*What is required*: Write out every line of the material below as a JSON array of strings, one string per line, with blank lines skipped and the pictures left out.

*Supplied data*:
--*--

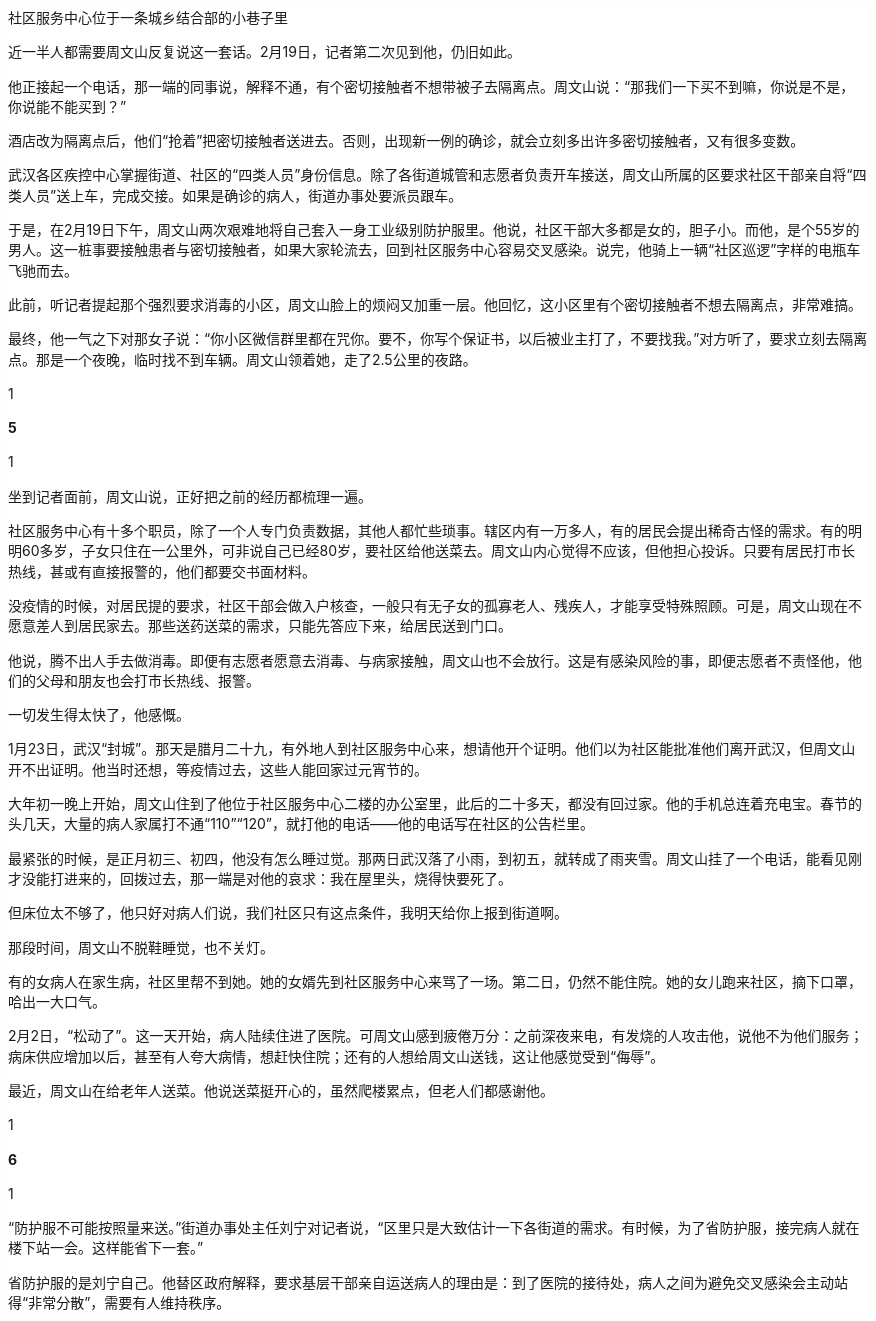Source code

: 社区服务中心位于一条城乡结合部的小巷子里  
  

近一半人都需要周文山反复说这一套话。2月19日，记者第二次见到他，仍旧如此。

他正接起一个电话，那一端的同事说，解释不通，有个密切接触者不想带被子去隔离点。周文山说：“那我们一下买不到嘛，你说是不是，你说能不能买到？”

酒店改为隔离点后，他们“抢着”把密切接触者送进去。否则，出现新一例的确诊，就会立刻多出许多密切接触者，又有很多变数。

武汉各区疾控中心掌握街道、社区的“四类人员”身份信息。除了各街道城管和志愿者负责开车接送，周文山所属的区要求社区干部亲自将“四类人员”送上车，完成交接。如果是确诊的病人，街道办事处要派员跟车。

于是，在2月19日下午，周文山两次艰难地将自己套入一身工业级别防护服里。他说，社区干部大多都是女的，胆子小。而他，是个55岁的男人。这一桩事要接触患者与密切接触者，如果大家轮流去，回到社区服务中心容易交叉感染。说完，他骑上一辆“社区巡逻”字样的电瓶车飞驰而去。

此前，听记者提起那个强烈要求消毒的小区，周文山脸上的烦闷又加重一层。他回忆，这小区里有个密切接触者不想去隔离点，非常难搞。

最终，他一气之下对那女子说：“你小区微信群里都在咒你。要不，你写个保证书，以后被业主打了，不要找我。”对方听了，要求立刻去隔离点。那是一个夜晚，临时找不到车辆。周文山领着她，走了2.5公里的夜路。

1

**5**

1

  

坐到记者面前，周文山说，正好把之前的经历都梳理一遍。

社区服务中心有十多个职员，除了一个人专门负责数据，其他人都忙些琐事。辖区内有一万多人，有的居民会提出稀奇古怪的需求。有的明明60多岁，子女只住在一公里外，可非说自己已经80岁，要社区给他送菜去。周文山内心觉得不应该，但他担心投诉。只要有居民打市长热线，甚或有直接报警的，他们都要交书面材料。

没疫情的时候，对居民提的要求，社区干部会做入户核查，一般只有无子女的孤寡老人、残疾人，才能享受特殊照顾。可是，周文山现在不愿意差人到居民家去。那些送药送菜的需求，只能先答应下来，给居民送到门口。

他说，腾不出人手去做消毒。即便有志愿者愿意去消毒、与病家接触，周文山也不会放行。这是有感染风险的事，即便志愿者不责怪他，他们的父母和朋友也会打市长热线、报警。

一切发生得太快了，他感慨。

1月23日，武汉“封城”。那天是腊月二十九，有外地人到社区服务中心来，想请他开个证明。他们以为社区能批准他们离开武汉，但周文山开不出证明。他当时还想，等疫情过去，这些人能回家过元宵节的。

大年初一晚上开始，周文山住到了他位于社区服务中心二楼的办公室里，此后的二十多天，都没有回过家。他的手机总连着充电宝。春节的头几天，大量的病人家属打不通“110”“120”，就打他的电话——他的电话写在社区的公告栏里。

最紧张的时候，是正月初三、初四，他没有怎么睡过觉。那两日武汉落了小雨，到初五，就转成了雨夹雪。周文山挂了一个电话，能看见刚才没能打进来的，回拨过去，那一端是对他的哀求：我在屋里头，烧得快要死了。

但床位太不够了，他只好对病人们说，我们社区只有这点条件，我明天给你上报到街道啊。

那段时间，周文山不脱鞋睡觉，也不关灯。

有的女病人在家生病，社区里帮不到她。她的女婿先到社区服务中心来骂了一场。第二日，仍然不能住院。她的女儿跑来社区，摘下口罩，哈出一大口气。

2月2日，“松动了”。这一天开始，病人陆续住进了医院。可周文山感到疲倦万分：之前深夜来电，有发烧的人攻击他，说他不为他们服务；病床供应增加以后，甚至有人夸大病情，想赶快住院；还有的人想给周文山送钱，这让他感觉受到“侮辱”。

最近，周文山在给老年人送菜。他说送菜挺开心的，虽然爬楼累点，但老人们都感谢他。

1

**6**

1

  

“防护服不可能按照量来送。”街道办事处主任刘宁对记者说，“区里只是大致估计一下各街道的需求。有时候，为了省防护服，接完病人就在楼下站一会。这样能省下一套。”

省防护服的是刘宁自己。他替区政府解释，要求基层干部亲自运送病人的理由是：到了医院的接待处，病人之间为避免交叉感染会主动站得“非常分散”，需要有人维持秩序。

--*--

*Expected answer*:
[
  "Source code",
  ": 社区服务中心位于一条城乡结合部的小巷子里  ",
  "近一半人都需要周文山反复说这一套话。2月19日，记者第二次见到他，仍旧如此。",
  "他正接起一个电话，那一端的同事说，解释不通，有个密切接触者不想带被子去隔离点。周文山说：“那我们一下买不到嘛，你说是不是，你说能不能买到？”",
  "酒店改为隔离点后，他们“抢着”把密切接触者送进去。否则，出现新一例的确诊，就会立刻多出许多密切接触者，又有很多变数。",
  "武汉各区疾控中心掌握街道、社区的“四类人员”身份信息。除了各街道城管和志愿者负责开车接送，周文山所属的区要求社区干部亲自将“四类人员”送上车，完成交接。如果是确诊的病人，街道办事处要派员跟车。",
  "于是，在2月19日下午，周文山两次艰难地将自己套入一身工业级别防护服里。他说，社区干部大多都是女的，胆子小。而他，是个55岁的男人。这一桩事要接触患者与密切接触者，如果大家轮流去，回到社区服务中心容易交叉感染。说完，他骑上一辆“社区巡逻”字样的电瓶车飞驰而去。",
  "此前，听记者提起那个强烈要求消毒的小区，周文山脸上的烦闷又加重一层。他回忆，这小区里有个密切接触者不想去隔离点，非常难搞。",
  "最终，他一气之下对那女子说：“你小区微信群里都在咒你。要不，你写个保证书，以后被业主打了，不要找我。”对方听了，要求立刻去隔离点。那是一个夜晚，临时找不到车辆。周文山领着她，走了2.5公里的夜路。",
  "1",
  "**5**",
  "1",
  "坐到记者面前，周文山说，正好把之前的经历都梳理一遍。",
  "社区服务中心有十多个职员，除了一个人专门负责数据，其他人都忙些琐事。辖区内有一万多人，有的居民会提出稀奇古怪的需求。有的明明60多岁，子女只住在一公里外，可非说自己已经80岁，要社区给他送菜去。周文山内心觉得不应该，但他担心投诉。只要有居民打市长热线，甚或有直接报警的，他们都要交书面材料。",
  "没疫情的时候，对居民提的要求，社区干部会做入户核查，一般只有无子女的孤寡老人、残疾人，才能享受特殊照顾。可是，周文山现在不愿意差人到居民家去。那些送药送菜的需求，只能先答应下来，给居民送到门口。",
  "他说，腾不出人手去做消毒。即便有志愿者愿意去消毒、与病家接触，周文山也不会放行。这是有感染风险的事，即便志愿者不责怪他，他们的父母和朋友也会打市长热线、报警。",
  "一切发生得太快了，他感慨。",
  "1月23日，武汉“封城”。那天是腊月二十九，有外地人到社区服务中心来，想请他开个证明。他们以为社区能批准他们离开武汉，但周文山开不出证明。他当时还想，等疫情过去，这些人能回家过元宵节的。",
  "大年初一晚上开始，周文山住到了他位于社区服务中心二楼的办公室里，此后的二十多天，都没有回过家。他的手机总连着充电宝。春节的头几天，大量的病人家属打不通“110”“120”，就打他的电话——他的电话写在社区的公告栏里。",
  "最紧张的时候，是正月初三、初四，他没有怎么睡过觉。那两日武汉落了小雨，到初五，就转成了雨夹雪。周文山挂了一个电话，能看见刚才没能打进来的，回拨过去，那一端是对他的哀求：我在屋里头，烧得快要死了。",
  "但床位太不够了，他只好对病人们说，我们社区只有这点条件，我明天给你上报到街道啊。",
  "那段时间，周文山不脱鞋睡觉，也不关灯。",
  "有的女病人在家生病，社区里帮不到她。她的女婿先到社区服务中心来骂了一场。第二日，仍然不能住院。她的女儿跑来社区，摘下口罩，哈出一大口气。",
  "2月2日，“松动了”。这一天开始，病人陆续住进了医院。可周文山感到疲倦万分：之前深夜来电，有发烧的人攻击他，说他不为他们服务；病床供应增加以后，甚至有人夸大病情，想赶快住院；还有的人想给周文山送钱，这让他感觉受到“侮辱”。",
  "最近，周文山在给老年人送菜。他说送菜挺开心的，虽然爬楼累点，但老人们都感谢他。",
  "1",
  "**6**",
  "1",
  "“防护服不可能按照量来送。”街道办事处主任刘宁对记者说，“区里只是大致估计一下各街道的需求。有时候，为了省防护服，接完病人就在楼下站一会。这样能省下一套。”",
  "省防护服的是刘宁自己。他替区政府解释，要求基层干部亲自运送病人的理由是：到了医院的接待处，病人之间为避免交叉感染会主动站得“非常分散”，需要有人维持秩序。"
]